Principal Component Analysis (PCA) is one of the commonly used methods used for unsupervised learning. Making plots using the results from PCA is one of the best ways understand the PCA results. Earlier, we saw how to make Scree plot that shows the percent of variation explained by each Principal Component. In this post we will see how to make PCA plot i.e. scatter plot between two Principal Components. Here we will focus mainly on the first two PCs that explains most of the variations in the data.
To do PCA will use tidyverse suite of packages. We also use broom R package to turn the PCA results from prcomp() into tidy form.

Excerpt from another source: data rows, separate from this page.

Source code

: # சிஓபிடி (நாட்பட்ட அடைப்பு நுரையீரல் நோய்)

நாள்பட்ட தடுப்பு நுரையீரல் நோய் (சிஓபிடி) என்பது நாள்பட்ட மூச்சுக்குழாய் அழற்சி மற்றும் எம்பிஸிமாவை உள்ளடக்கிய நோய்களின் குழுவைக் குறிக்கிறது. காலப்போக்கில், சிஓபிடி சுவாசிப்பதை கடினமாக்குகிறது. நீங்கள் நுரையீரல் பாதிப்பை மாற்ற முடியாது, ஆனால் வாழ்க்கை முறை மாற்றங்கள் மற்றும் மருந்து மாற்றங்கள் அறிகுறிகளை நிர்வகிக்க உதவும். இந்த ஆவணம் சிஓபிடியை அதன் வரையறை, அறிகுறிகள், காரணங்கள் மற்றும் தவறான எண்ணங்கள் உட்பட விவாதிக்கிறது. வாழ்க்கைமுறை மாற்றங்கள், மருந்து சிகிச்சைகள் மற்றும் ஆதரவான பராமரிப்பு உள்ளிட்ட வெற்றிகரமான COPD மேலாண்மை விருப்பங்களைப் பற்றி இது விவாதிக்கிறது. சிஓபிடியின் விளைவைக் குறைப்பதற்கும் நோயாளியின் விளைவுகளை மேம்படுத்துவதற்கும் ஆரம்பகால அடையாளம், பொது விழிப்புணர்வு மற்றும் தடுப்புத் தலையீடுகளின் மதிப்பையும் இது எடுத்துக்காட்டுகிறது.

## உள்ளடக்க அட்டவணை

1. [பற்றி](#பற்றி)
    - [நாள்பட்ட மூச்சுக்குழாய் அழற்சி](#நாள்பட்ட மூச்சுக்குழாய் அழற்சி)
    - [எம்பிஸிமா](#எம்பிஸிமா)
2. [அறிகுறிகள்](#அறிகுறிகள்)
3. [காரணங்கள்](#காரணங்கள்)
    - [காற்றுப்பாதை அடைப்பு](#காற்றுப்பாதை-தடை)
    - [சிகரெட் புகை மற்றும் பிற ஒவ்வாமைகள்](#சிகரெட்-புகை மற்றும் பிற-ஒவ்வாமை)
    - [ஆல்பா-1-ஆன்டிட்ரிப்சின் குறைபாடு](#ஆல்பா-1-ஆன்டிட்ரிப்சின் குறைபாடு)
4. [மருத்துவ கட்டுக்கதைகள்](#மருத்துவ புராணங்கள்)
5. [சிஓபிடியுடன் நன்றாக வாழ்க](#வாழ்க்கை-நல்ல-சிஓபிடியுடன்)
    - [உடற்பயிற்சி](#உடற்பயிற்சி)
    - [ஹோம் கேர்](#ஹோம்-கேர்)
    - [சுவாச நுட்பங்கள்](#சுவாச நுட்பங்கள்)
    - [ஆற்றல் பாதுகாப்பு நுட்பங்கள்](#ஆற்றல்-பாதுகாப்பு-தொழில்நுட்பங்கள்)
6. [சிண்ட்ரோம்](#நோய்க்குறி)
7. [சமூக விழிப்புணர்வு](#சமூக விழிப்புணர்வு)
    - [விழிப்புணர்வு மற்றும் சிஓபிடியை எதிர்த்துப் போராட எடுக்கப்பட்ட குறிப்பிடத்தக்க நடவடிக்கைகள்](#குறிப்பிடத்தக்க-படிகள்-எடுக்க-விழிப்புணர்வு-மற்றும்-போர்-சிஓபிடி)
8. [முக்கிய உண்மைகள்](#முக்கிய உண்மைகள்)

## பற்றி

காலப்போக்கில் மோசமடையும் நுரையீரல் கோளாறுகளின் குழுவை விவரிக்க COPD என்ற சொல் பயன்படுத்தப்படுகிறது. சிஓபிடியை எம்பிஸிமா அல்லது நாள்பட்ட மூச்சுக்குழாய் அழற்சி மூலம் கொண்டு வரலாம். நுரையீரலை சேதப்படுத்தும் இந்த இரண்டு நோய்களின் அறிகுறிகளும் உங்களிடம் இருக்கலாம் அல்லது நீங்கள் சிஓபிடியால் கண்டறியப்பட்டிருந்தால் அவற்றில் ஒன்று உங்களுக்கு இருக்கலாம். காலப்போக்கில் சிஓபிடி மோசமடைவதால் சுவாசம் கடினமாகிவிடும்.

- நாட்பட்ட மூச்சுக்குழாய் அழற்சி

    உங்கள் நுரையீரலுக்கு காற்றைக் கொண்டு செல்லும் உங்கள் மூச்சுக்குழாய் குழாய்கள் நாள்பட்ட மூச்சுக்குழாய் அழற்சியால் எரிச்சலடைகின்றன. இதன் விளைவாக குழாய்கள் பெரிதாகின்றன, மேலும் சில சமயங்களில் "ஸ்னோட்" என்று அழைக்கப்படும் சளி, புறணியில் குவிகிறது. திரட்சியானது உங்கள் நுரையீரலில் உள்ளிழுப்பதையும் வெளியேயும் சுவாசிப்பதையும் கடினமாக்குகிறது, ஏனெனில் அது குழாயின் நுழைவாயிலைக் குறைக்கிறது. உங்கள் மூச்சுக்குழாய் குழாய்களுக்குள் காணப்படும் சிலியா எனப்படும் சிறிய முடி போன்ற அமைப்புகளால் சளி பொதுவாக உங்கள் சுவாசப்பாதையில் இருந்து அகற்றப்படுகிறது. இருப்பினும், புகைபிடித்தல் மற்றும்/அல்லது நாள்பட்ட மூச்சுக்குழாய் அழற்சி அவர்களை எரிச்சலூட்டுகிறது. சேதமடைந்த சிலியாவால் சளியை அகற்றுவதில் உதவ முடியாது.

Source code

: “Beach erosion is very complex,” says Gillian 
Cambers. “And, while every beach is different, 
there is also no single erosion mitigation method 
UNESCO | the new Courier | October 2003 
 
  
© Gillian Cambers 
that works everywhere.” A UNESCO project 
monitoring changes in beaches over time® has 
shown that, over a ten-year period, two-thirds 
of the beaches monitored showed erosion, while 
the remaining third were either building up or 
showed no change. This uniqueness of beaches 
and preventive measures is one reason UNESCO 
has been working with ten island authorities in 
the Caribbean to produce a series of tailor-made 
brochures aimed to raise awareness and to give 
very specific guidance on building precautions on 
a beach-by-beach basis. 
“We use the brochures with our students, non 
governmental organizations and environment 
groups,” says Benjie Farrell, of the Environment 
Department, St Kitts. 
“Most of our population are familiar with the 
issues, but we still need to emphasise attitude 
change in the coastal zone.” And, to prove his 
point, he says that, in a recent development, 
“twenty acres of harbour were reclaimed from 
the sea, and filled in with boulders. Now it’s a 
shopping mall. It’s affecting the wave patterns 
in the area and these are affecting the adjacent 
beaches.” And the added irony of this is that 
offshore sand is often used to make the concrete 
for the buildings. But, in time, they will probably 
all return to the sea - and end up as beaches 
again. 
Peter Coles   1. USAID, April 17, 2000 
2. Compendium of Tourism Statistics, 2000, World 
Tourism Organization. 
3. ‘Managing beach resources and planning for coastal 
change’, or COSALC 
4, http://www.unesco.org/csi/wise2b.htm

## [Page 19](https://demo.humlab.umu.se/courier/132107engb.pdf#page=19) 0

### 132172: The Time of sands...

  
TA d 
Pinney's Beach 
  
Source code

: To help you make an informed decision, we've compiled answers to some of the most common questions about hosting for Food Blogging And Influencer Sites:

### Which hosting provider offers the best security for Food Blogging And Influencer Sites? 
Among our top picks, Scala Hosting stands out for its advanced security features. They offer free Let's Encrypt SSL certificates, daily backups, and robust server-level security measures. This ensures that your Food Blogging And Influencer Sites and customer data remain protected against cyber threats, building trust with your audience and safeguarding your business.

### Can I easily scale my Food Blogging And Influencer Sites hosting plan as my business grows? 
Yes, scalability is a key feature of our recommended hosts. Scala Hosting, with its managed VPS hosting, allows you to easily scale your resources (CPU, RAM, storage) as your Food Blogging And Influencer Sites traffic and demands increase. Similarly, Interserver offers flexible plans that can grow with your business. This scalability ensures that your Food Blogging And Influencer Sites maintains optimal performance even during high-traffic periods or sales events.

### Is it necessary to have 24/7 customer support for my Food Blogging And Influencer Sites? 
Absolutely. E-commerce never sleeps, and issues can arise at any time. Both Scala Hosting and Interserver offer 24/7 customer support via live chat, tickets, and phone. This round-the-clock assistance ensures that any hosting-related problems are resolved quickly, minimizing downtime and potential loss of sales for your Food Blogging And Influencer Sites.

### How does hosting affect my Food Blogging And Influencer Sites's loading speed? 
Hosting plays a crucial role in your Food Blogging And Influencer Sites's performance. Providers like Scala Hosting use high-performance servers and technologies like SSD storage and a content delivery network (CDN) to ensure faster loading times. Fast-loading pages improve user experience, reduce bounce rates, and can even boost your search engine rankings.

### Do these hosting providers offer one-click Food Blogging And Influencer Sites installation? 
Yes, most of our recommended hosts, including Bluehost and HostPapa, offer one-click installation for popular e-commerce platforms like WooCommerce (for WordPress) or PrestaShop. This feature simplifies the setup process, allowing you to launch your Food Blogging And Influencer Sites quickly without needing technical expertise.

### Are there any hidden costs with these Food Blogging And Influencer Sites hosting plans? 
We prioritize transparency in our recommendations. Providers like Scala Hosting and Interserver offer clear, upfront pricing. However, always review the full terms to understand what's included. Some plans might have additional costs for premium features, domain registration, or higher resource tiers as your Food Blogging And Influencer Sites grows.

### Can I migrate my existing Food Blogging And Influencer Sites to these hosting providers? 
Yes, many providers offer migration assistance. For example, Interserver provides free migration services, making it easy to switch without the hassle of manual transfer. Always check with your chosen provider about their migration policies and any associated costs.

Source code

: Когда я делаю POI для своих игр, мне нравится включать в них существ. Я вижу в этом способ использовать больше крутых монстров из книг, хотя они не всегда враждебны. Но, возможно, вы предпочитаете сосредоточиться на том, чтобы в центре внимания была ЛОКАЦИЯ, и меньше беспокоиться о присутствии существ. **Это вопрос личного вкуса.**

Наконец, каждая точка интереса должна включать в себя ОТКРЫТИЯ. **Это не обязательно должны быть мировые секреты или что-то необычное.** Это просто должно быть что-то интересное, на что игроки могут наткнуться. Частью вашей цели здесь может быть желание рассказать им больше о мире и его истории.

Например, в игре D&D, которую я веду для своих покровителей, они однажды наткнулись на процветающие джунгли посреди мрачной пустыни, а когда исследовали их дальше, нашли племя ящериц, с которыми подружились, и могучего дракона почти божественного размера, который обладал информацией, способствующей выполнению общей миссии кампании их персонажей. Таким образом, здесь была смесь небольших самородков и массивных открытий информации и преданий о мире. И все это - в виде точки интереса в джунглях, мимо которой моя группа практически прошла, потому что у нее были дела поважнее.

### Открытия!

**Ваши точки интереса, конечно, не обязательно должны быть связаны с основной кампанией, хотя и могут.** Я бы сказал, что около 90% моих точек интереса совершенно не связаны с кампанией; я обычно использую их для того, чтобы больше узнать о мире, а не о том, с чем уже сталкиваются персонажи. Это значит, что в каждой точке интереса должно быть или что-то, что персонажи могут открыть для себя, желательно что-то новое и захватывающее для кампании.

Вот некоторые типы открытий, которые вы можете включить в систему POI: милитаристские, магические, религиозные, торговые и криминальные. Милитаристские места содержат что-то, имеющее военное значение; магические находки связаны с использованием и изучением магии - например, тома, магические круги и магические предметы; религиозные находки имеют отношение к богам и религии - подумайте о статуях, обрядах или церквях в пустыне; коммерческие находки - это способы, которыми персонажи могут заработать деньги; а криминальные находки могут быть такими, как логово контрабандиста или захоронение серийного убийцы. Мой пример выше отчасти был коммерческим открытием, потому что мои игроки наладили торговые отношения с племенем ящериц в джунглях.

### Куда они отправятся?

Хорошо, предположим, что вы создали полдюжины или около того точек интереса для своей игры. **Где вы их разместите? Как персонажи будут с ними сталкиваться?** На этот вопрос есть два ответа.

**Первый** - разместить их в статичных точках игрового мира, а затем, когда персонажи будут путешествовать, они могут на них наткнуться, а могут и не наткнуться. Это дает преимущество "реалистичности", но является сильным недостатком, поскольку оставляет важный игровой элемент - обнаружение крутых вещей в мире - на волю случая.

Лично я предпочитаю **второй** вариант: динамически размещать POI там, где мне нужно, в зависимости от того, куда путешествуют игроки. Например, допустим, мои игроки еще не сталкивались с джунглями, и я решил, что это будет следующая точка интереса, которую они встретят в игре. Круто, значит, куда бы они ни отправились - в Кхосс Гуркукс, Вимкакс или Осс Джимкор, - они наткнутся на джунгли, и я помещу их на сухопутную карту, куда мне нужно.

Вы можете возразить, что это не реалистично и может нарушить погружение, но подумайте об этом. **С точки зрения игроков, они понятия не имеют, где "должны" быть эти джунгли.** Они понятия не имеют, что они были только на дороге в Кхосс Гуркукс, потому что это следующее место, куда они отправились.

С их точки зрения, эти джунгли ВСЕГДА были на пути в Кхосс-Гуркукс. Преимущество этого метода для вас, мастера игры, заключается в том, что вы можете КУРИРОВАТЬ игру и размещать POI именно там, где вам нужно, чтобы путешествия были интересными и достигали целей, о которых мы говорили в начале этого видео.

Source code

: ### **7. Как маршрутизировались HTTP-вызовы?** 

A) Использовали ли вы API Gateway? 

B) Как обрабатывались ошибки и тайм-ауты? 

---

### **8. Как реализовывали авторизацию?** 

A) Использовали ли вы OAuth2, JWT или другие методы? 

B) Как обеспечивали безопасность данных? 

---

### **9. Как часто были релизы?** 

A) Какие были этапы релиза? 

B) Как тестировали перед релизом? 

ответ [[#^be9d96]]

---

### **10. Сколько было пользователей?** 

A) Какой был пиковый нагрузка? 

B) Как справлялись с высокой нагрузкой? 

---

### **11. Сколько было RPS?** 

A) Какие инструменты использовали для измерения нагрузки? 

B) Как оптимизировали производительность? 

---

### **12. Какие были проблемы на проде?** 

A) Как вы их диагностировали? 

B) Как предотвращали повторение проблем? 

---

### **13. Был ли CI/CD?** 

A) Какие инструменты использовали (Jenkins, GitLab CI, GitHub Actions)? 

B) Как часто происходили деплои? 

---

library(tidyverse) library(broom) library(palmerpenguins)
Let us get started by removing missing values in Palmer penguin data and also remove the year variable for applying PCA.
penguins <- penguins %>% drop_na() %>% select(-year)
PCA with prcomp
We are ready to do PCA. We use select() to select numerical variables in penguins’s data, apply scale() and then do PCA with prcomp() function.
pca_fit <- penguins %>% select(where(is.numeric)) %>% scale() %>% prcomp()
Here is a quick summary of the PCA. We can see that the first two principal components explain 88% of the variation in the data.
summary(pca_fit) ## Importance of components: ## PC1 PC2 PC3 PC4 ## Standard deviation 1.6569 0.8821 0.60716 0.32846 ## Proportion of Variance 0.6863 0.1945 0.09216 0.02697 ## Cumulative Proportion 0.6863 0.8809 0.97303 1.00000
PCA results in tidy form with broom
Our PCA results do not contain any “meta” information and the original data. We will use broom’s augment() function to add the original data to pca results.
pca_fit %>% augment(penguins)
broom’s augment() gives us the results in tidy form of original data and PCs.
## # A tibble: 333 x 12 ## .rownames species island bill_length_mm bill_depth_mm flipper_length_… ## <chr> <fct> <fct> <dbl> <dbl> <int> ## 1 1 Adelie Torge… 39.1 18.7 181 ## 2 2 Adelie Torge… 39.5 17.4 186 ## 3 3 Adelie Torge… 40.3 18 195 ## 4 4 Adelie Torge… 36.7 19.3 193 ## 5 5 Adelie Torge… 39.3 20.6 190 ## 6 6 Adelie Torge… 38.9 17.8 181 ## 7 7 Adelie Torge… 39.2 19.6 195 ## 8 8 Adelie Torge… 41.1 17.6 182 ## 9 9 Adelie Torge… 38.6 21.2 191 ## 10 10 Adelie Torge… 34.6 21.1 198 ## # … with 323 more rows, and 6 more variables: body_mass_g <int>, sex <fct>, ## # .fittedPC1 <dbl>, .fittedPC2 <dbl>, .fittedPC3 <dbl>, .fittedPC4 <dbl>
Note the PCs are named as “.fittedPC”. Let us rename the PCs columns to PC1, PC2,…and so on.
pca_fit %>% augment(penguins) %>% rename_at(vars(starts_with(".fitted")), list(~str_replace(.,".fitted","")))
## # A tibble: 333 x 12 ## .rownames species island bill_length_mm bill_depth_mm flipper_length_… ## <chr> <fct> <fct> <dbl> <dbl> <int> ## 1 1 Adelie Torge… 39.1 18.7 181 ## 2 2 Adelie Torge… 39.5 17.4 186 ## 3 3 Adelie Torge… 40.3 18 195 ## 4 4 Adelie Torge… 36.7 19.3 193 ## 5 5 Adelie Torge… 39.3 20.6 190 ## 6 6 Adelie Torge… 38.9 17.8 181 ## 7 7 Adelie Torge… 39.2 19.6 195 ## 8 8 Adelie Torge… 41.1 17.6 182 ## 9 9 Adelie Torge… 38.6 21.2 191 ## 10 10 Adelie Torge… 34.6 21.1 198 ## # … with 323 more rows, and 6 more variables: body_mass_g <int>, sex <fct>, ## # PC1 <dbl>, PC2 <dbl>, PC3 <dbl>, PC4 <dbl>
PCA plot: PC1 vs PC2
Now we have the data ready for making a PCA plot, in this example a scatter plot between the first two Principal Components. Since we have the original data handy, we can color the data points by species variable and change the shape by sex variable.
pca_fit %>% augment(penguins) %>% rename_at(vars(starts_with(".fitted")), list(~str_replace(.,".fitted",""))) %>% ggplot(aes(x=PC1, y=PC2, color=species, shape=sex))+ geom_point()
This gives us the nice PCA plot showing how PC1 captured most of the variation driven by the species.